(Chart comprehension data)

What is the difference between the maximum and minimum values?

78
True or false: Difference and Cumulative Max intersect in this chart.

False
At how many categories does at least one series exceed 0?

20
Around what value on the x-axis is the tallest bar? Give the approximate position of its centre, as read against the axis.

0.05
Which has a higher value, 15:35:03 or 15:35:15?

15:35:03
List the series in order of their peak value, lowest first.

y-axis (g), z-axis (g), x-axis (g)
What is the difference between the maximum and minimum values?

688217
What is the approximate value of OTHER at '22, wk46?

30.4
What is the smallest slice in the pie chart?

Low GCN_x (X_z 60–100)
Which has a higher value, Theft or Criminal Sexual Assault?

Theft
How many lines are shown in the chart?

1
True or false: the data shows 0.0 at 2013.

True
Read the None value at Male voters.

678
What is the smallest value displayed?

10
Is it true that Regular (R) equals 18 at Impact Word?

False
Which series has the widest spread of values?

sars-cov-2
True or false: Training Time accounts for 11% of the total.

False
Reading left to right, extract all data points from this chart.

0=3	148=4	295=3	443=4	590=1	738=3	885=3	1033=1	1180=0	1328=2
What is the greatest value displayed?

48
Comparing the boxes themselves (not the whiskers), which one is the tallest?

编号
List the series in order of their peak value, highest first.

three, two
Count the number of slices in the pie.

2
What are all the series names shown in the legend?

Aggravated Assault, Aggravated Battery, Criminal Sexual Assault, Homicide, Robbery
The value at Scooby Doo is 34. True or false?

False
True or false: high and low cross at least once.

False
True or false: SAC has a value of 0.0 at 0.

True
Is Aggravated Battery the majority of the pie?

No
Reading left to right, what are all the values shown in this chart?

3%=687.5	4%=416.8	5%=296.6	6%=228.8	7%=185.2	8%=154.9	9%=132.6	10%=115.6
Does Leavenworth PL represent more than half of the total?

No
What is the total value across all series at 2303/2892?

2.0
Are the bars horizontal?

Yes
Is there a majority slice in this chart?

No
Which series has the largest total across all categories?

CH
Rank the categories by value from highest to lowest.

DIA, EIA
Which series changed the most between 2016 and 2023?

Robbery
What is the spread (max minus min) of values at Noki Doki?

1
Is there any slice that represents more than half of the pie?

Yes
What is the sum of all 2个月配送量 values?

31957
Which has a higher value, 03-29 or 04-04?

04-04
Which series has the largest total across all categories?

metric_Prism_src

#### INSTRUCTIONS TO FOLLOW
Please print the stretch of the records from the line containing "metric_Prism_src" through the end of the records, reproducing every line character for character.

#### SOLUTION TO THIS EXERCISE
metric_Prism_src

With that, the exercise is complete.